Belinda Cavill claimed the raised platform in the garden of her three-storey home at Woolpitch Wood in Bayfield, Chepstow, was in place when she bought the property in 2023 and was first put up by the previous owner in around 2004 or 2005.
That would have meant the decking was exempt from enforcement action, due to the time it had been in place, despite being higher than 30cm above the ground.
Ms Cavill also had a signed statutory declaration, from the former owner, supporting the claim though it also referred to repairs and parts of the decking having been upgraded.
But officials at Monmouthshire Council turned detectives and uncovered photographs of the decking on estate agents’ websites that showed differences when the property was advertised, in June 2023, and when it was listed on Rightmove in February 2013.
The council originally launched an investigation into the decking following a tip off in 2023 that it had been put up in May 2021.
That led to an enforcement notice last March, which required Ms Cavill to remove parts of the decking and related material within six months.
When she.appealed against the enforcement notice, the council claimed it could no longer rely on the tip off which sparked the probe, but provided the photographs from property websites.
Independent planning inspector Richard Jenkins, who considered the appeal on behalf of Planning and Environment Decisions Wales, said the evidence supported the council’s position.
Mr Jenkins stated in his report: “The LPA (local planning authority) has provided a screenshot from an online platform that specialises in property sales, rents and values that appears to confirm that the decking attached by the notice was substantially complete in June 2023.
“This is then contrasted with a screenshot from a similar online platform that appears to illustrate a materially different decked area in 2013.”
Aerial photography, that “also appears to demonstrate a material difference in the extent of the decked area between the years 2020 and 2023” was also provided.

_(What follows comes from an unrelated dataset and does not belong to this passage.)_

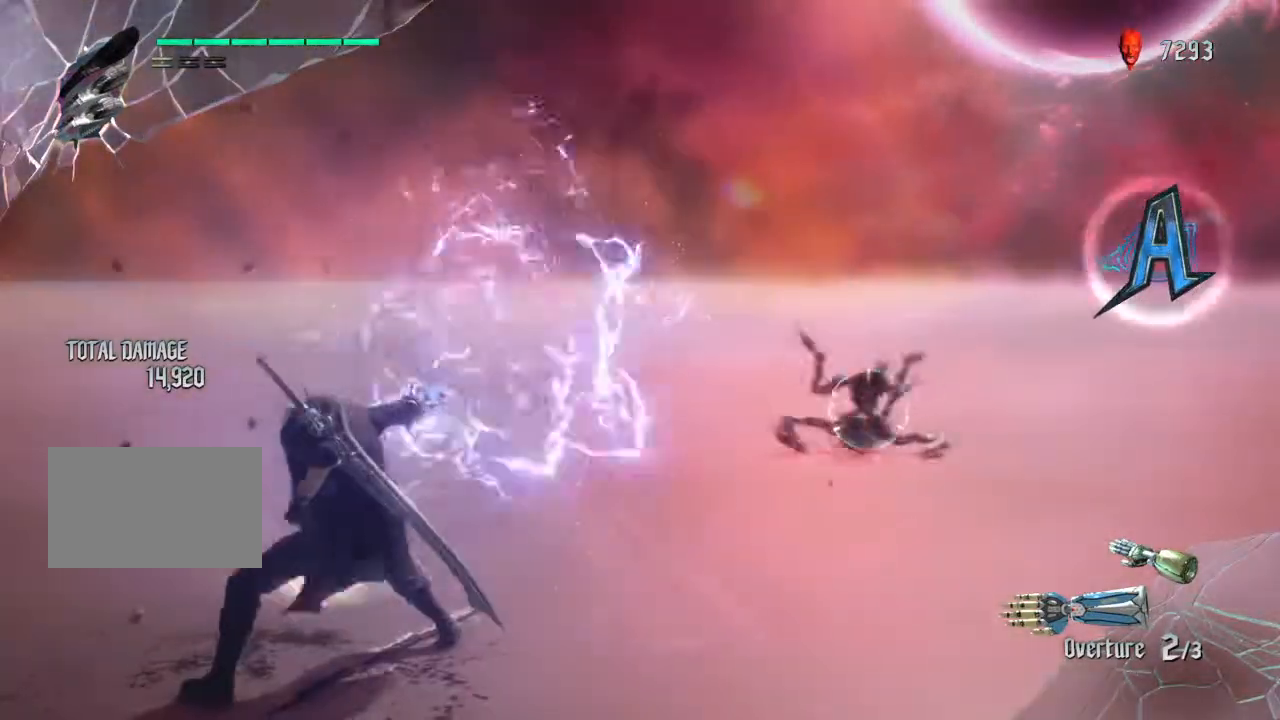
{"buttons": ["L2"], "left_stick": "center", "right_stick": "center", "events": [[134, "CIRCLE", "down"], [234, "CIRCLE", "up"]]}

Mr Jenkins stated: “I am satisfied that the evidence is sufficiently clear to confirm the council’s position that the decking has materially changed since the original decked area was constructed.
“The decking subject of the appeal has not, therefore, been in situ for a period that exceeds 20 years as alleged by the appellant.”

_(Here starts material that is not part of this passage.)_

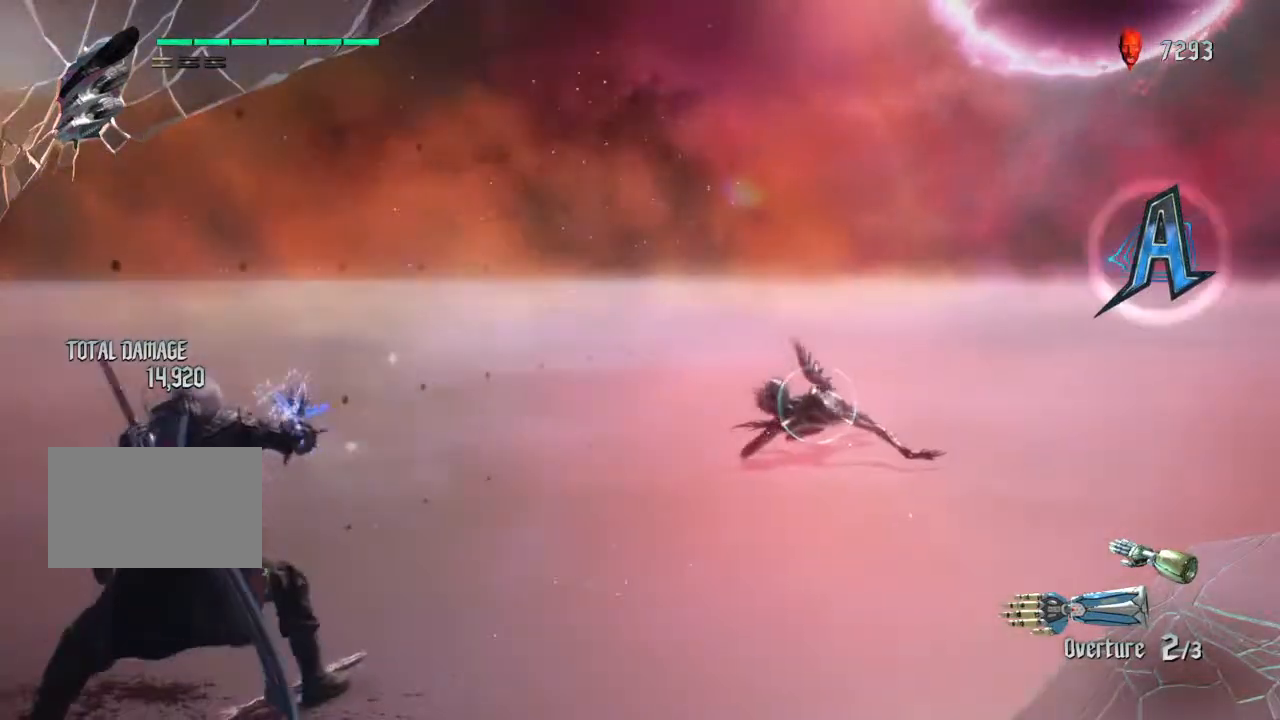
{"buttons": ["L2"], "left_stick": "center", "right_stick": "center", "events": [[167, "CIRCLE", "down"], [233, "CIRCLE", "up"]]}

He acknowledged the evidence “falls short of categorically confirming” the work took place in May 2021 but said it doesn’t contradict the council’s case and there was nothing that would lead him to conclude it was “substantially complete prior to the date of immunity”.
The report stated the burden of proof is on those appealing a decision to issue an enforcement notice, and there was no substantive evidence “to discredit the council’s critical argument” that while there may have been a decked area before May 2021 the new decking was a “fresh breach of planning control”.
Mr Jenkins dismissed the appeal but amended the enforcement notice.